The report recommends that Baltimore City Mayor and City Council move to allocate funding to the Fair Elections Fund and establish the Fair Election Commission to oversee the program, as required by law. The program allows candidates to opt-in to receive matching public funds for small contributions from individuals. In exchange, they cannot accept large contributions or money from corporations.
“As this report clearly shows, the donors to mayoral candidates are not reflective of the community. But by multiplying donations of $150 or less, the Fair Elections program will put small donors at the center of elections, ensuring that we all have equal opportunity to influence their outcome,” said Joanne Antoine, executive director of Common Cause Maryland.
In 2014, Montgomery County became the first county in Maryland to establish a small donor public campaign financing program. Since then, in addition to Baltimore City, Howard County, Washington D.C., Prince George’s County, and Baltimore County have begun implementing similar programs. Montgomery County used this system in their 2018 elections, which showed promising results.

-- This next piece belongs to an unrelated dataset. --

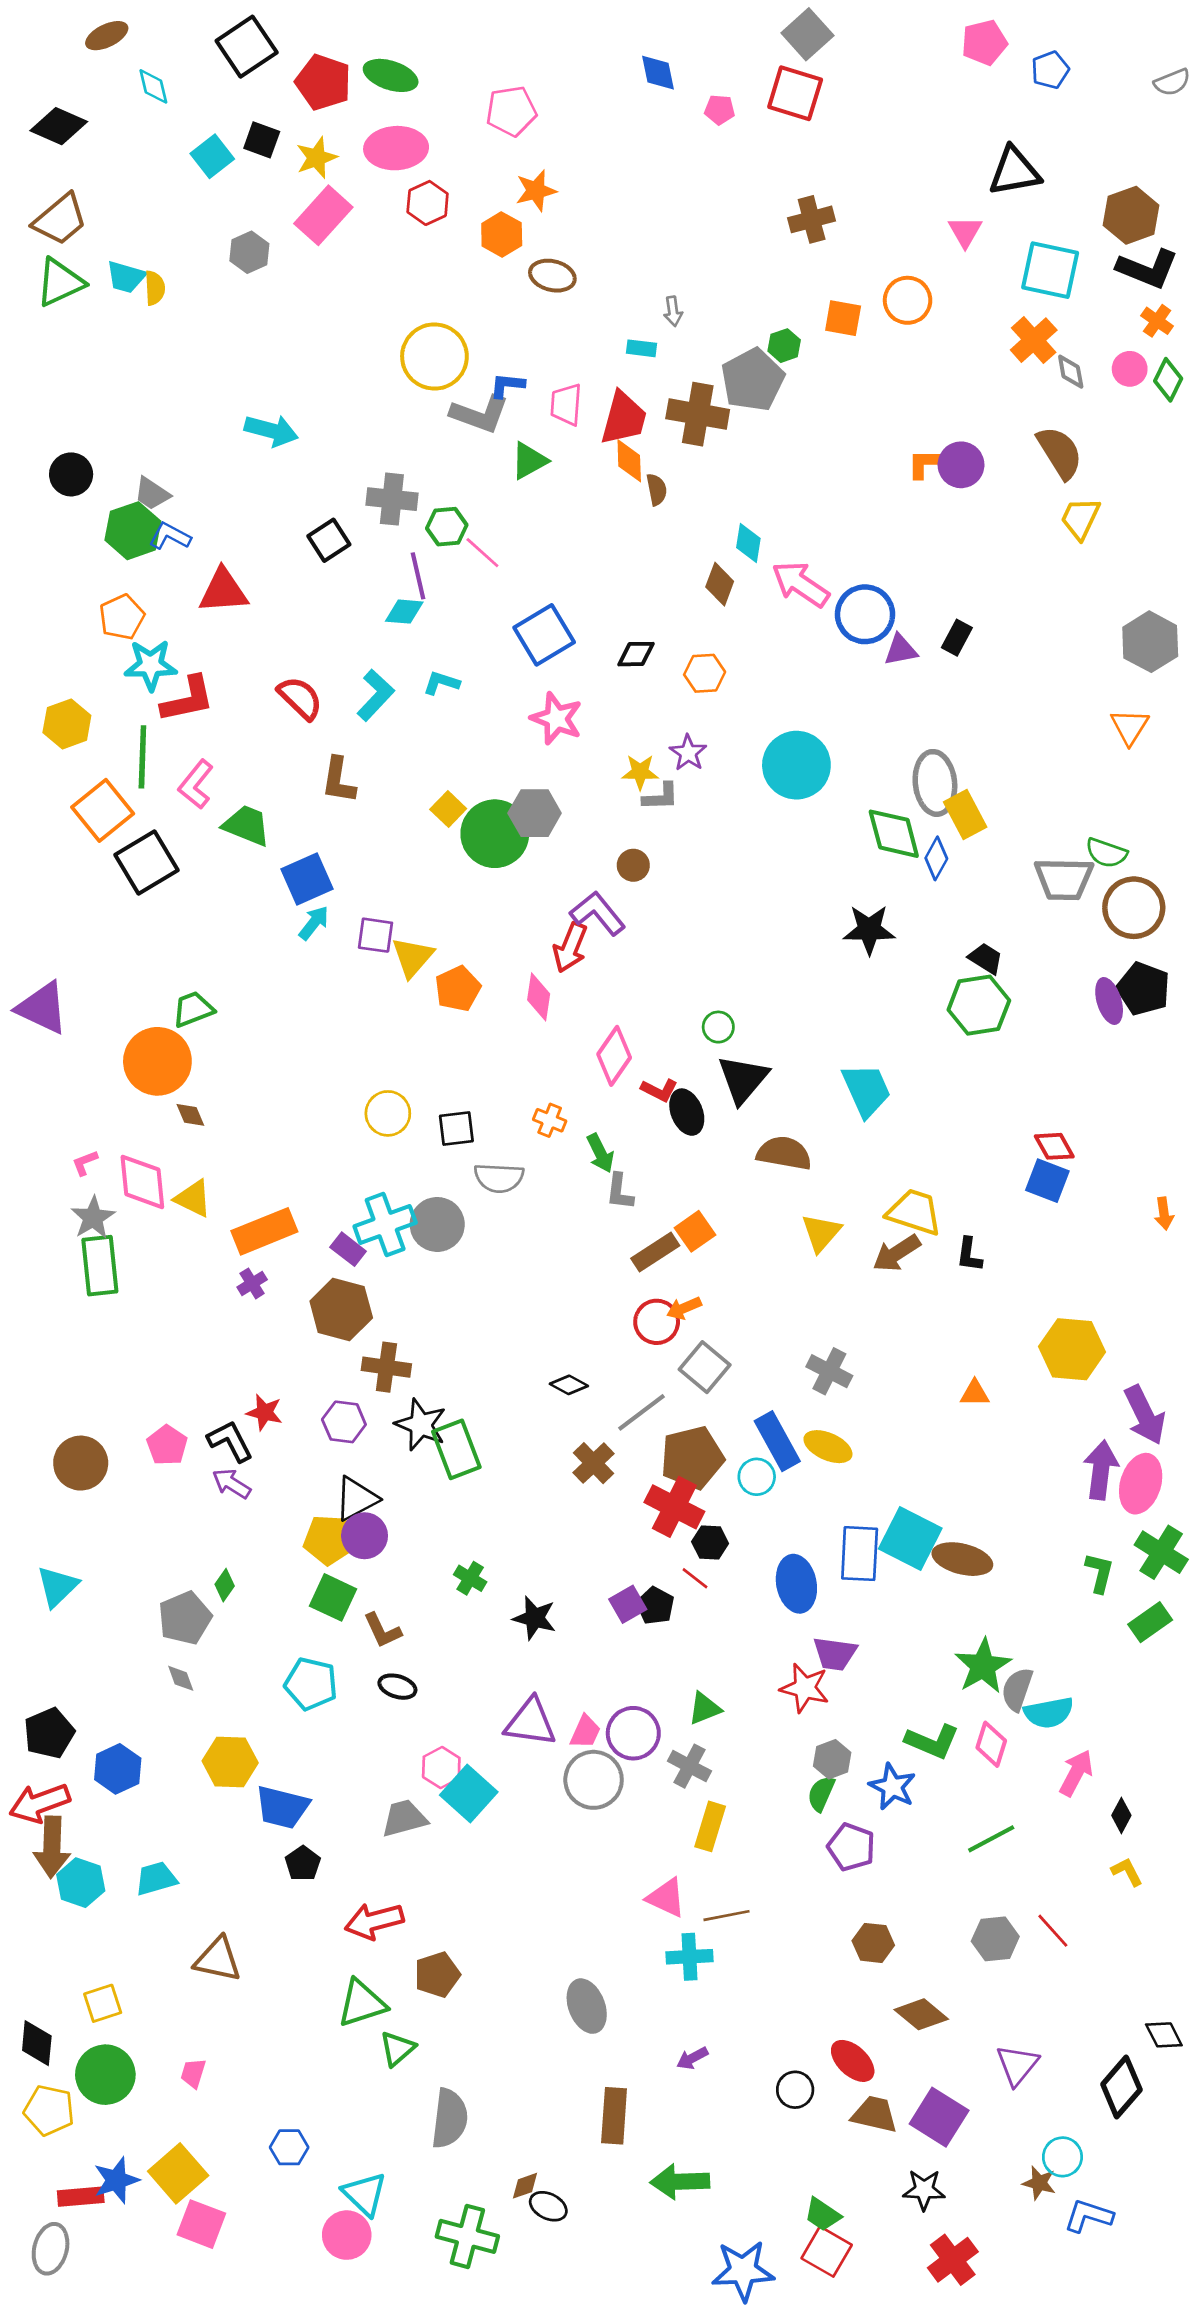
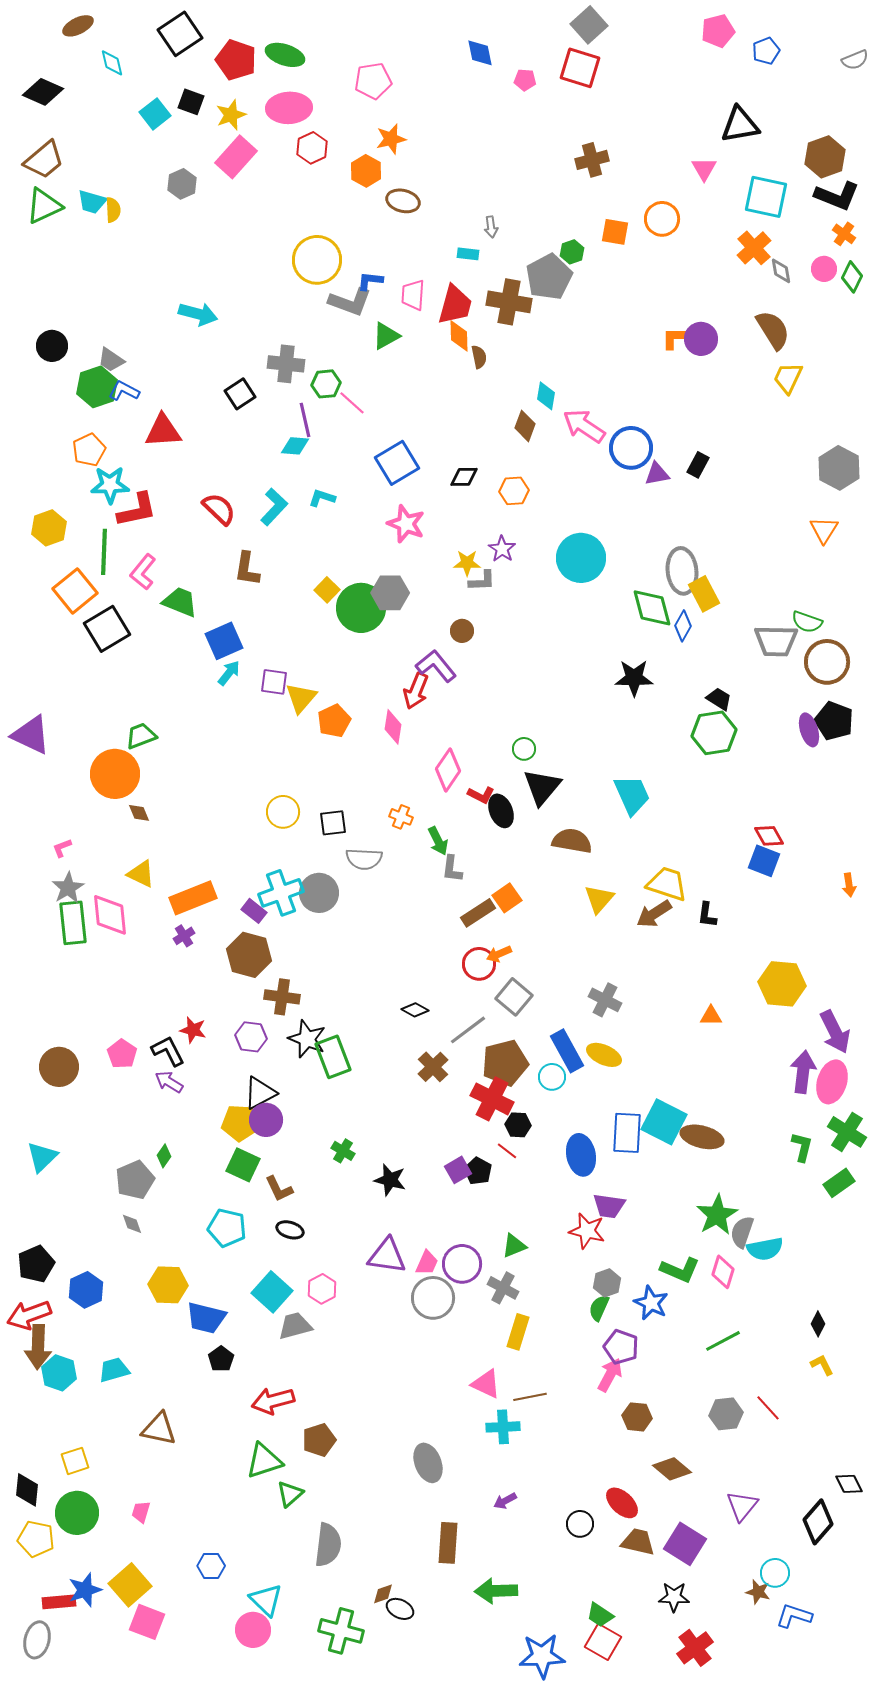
pink diamond: (142, 1182) -> (110, 915), moved
pink arrow: (1076, 1773) -> (610, 1375), moved
cyan square: (469, 1794) -> (272, 1292), moved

“By properly funding and implementing the new Fair Elections program, we can build a stronger and more democratic elections system that represents all Baltimoreans--not just wealthy special interests,” Shah said.
Maryland PIRG Foundation is an independent, non-partisan group that works for consumers and the public interest. Through research, public education and outreach, we serve as counterweights to the influence of powerful special interests that threaten our health, safety or well-being.